### [EXERCISE]
Extend the article on Senator Schickel's Kentucky bills, beginning immediately after its final sentence.

Schickel’s bill would change the punishment in Kentucky from a Class D felony, where convicts are required to serve 20 percent of their time before they are eligible for parole, to a Class C felony. That designation would require convicts to serve a mandatory 50 percent of prison sentence, regardless of the amount of heroin they were convicted of distributing.
“It puts penalties back where they were two years ago,” said Schickel. “We lowered penalties and now we’re having a horrible problem… it was a bad idea then, bad idea now.”
Drug dealers are very aware of the penalties in Kentucky, Schickel said: “We were creating an economic incentive to drug dealers because the penalties are higher in Ohio.”
“We need to raise penalties and they will go to other areas to pedal their death,” said the senator.
SB11 is now in the judiciary committee for review.
SEE COMPLETE LIST OF HOUSE AND SENATE BILLS, CLICK HERE.
-Senate Bill 80 (SB80): Giving the same permissions to service monkeys as Kentucky currently does for service dogs.
In Ohio and Georgia, you may see monkeys outside of the zoo, in a different capacity, helping people. That’s what Schickel hopes to see in Kentucky as well.
SB80, introduced by Schickel, said the bill comes after talking to a Northern Kentucky family and their struggles.
The family told him that they wanted to use a service monkey to assist their daughter, who, after a tragic traffic accident in Boone County—flying out of the back of the truck she was traveling in—was paralyzed from the back down.

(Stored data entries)
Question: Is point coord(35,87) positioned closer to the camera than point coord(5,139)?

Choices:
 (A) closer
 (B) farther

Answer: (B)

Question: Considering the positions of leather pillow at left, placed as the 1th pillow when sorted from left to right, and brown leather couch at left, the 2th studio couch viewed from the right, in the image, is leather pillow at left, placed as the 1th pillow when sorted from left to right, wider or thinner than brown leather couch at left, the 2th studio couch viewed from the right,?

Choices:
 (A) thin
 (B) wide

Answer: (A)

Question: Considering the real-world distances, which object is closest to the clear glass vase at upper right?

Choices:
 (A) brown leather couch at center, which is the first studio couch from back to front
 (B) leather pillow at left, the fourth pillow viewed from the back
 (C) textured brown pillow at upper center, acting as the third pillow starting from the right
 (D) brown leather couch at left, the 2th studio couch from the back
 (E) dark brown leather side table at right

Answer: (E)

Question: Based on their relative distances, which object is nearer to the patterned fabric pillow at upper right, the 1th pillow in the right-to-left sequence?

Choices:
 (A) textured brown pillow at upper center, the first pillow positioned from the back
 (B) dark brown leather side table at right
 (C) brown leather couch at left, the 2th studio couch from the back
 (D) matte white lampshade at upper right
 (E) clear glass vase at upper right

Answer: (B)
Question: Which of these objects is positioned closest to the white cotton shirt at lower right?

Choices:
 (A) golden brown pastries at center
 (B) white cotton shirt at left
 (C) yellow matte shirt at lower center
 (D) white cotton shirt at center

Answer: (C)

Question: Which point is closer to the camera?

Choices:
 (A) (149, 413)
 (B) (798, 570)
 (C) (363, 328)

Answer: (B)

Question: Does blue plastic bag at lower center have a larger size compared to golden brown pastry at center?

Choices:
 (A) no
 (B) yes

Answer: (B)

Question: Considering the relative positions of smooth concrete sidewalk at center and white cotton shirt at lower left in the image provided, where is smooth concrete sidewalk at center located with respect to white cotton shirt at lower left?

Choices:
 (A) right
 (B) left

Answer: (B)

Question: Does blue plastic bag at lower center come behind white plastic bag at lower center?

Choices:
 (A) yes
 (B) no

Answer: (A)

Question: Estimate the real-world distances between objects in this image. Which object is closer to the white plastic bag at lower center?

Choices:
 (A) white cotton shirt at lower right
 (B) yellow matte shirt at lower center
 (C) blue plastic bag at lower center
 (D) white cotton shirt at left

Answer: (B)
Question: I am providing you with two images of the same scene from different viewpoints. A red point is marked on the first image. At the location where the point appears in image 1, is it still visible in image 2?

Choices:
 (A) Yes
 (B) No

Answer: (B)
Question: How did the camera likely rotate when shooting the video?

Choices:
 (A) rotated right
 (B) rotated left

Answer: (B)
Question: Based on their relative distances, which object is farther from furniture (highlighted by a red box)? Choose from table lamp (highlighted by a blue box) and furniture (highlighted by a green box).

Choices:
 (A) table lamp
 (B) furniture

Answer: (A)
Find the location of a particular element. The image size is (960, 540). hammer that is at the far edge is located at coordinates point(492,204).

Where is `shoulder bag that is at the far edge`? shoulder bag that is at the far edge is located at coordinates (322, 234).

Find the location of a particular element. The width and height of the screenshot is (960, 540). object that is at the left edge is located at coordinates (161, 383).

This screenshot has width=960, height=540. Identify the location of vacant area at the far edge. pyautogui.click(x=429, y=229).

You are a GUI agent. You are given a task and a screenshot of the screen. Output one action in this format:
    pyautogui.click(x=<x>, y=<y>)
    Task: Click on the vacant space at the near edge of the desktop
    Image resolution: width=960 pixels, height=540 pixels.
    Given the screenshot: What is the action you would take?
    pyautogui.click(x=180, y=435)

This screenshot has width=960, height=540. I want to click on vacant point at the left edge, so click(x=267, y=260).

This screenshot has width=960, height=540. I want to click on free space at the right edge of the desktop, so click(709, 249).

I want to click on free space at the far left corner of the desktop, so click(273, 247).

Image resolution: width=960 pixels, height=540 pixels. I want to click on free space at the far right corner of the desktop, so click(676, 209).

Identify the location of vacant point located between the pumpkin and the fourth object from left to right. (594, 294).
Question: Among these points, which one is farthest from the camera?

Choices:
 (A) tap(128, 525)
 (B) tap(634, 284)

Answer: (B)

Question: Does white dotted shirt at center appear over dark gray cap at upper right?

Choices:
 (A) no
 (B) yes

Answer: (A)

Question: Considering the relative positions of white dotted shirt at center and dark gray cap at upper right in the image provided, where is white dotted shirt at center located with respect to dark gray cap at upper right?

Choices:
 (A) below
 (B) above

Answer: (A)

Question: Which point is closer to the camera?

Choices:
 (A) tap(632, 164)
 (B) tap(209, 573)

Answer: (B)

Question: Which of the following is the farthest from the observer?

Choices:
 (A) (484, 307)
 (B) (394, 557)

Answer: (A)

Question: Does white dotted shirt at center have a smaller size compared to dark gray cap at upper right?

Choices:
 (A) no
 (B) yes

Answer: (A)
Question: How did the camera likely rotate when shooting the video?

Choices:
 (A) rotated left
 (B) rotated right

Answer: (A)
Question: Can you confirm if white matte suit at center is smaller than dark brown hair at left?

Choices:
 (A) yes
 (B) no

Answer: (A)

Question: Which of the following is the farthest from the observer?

### [EXERCISE RESPONSE]
The family applied to Helping Hands: Monkey Helpers in Massachusetts but could not receive a service capuchin monkey, since Kentucky does not recognize monkeys as service animals through the Americans with Disabilities Act regulations. Ohio and Georgia do.
For 35 years, Helping Hands has trained monkeys to assist paralyzed adults with tasks, like picking up items or turning the lights on and off.
“This kind of animal can do things that a dog cannot do,” said Schickel about the bill he filed.
“I know that there’s differing opinions, but I wanted to get the conversation started,” said Schickel.
Sarah Baeckler Davis, executive director of the North American Primate Sanctuary Alliance, told the Associated Press, monkeys are wild animals that don't belong in homes.
“Whenever you try to domesticate wild animals, can be a problem,” Schickel continued. “We need to see if there’s a viable solution.”
Realistically, he said, the bill probably won’t move this year, but he hopes to do research over the summer and reintroduce it again in the next session.
Senate Bill 58 (SB58): Bill would abolish the State Treasurer's office, proposing to save state $3 million.
-Senate Bill 35 (SB35): Bill would expand Kentucky's PSC from three appointed members to seven elected commissioners.
-Senate Bill 63 (SB63): Bill proposes saving employers costs on their workers' compensation assessments by encouraging one-time settlements on claims before 1996.
-House Bill 67 (HB67) / Senate Bill 33 (SB33): Casino Gaming—Bills filed in their respective chambers to amend the Kentucky Constitution allowing the General Assembly to submit to Kentucky voters to permit casino gaming.
SB 33--Status: Jan. 13 to State & Local Government (S)
HB 67--Status: Jan. 7 introduced in House; to Licensing & Occupations (H)
-House Bill 1 (HB1): Kentucky’s minimum wage would raise from $7.25, where it has stood since 2007, to $8.20 on July 1, 2014. It would raise again each year until the minimum wage is $10.10 in July of 2016.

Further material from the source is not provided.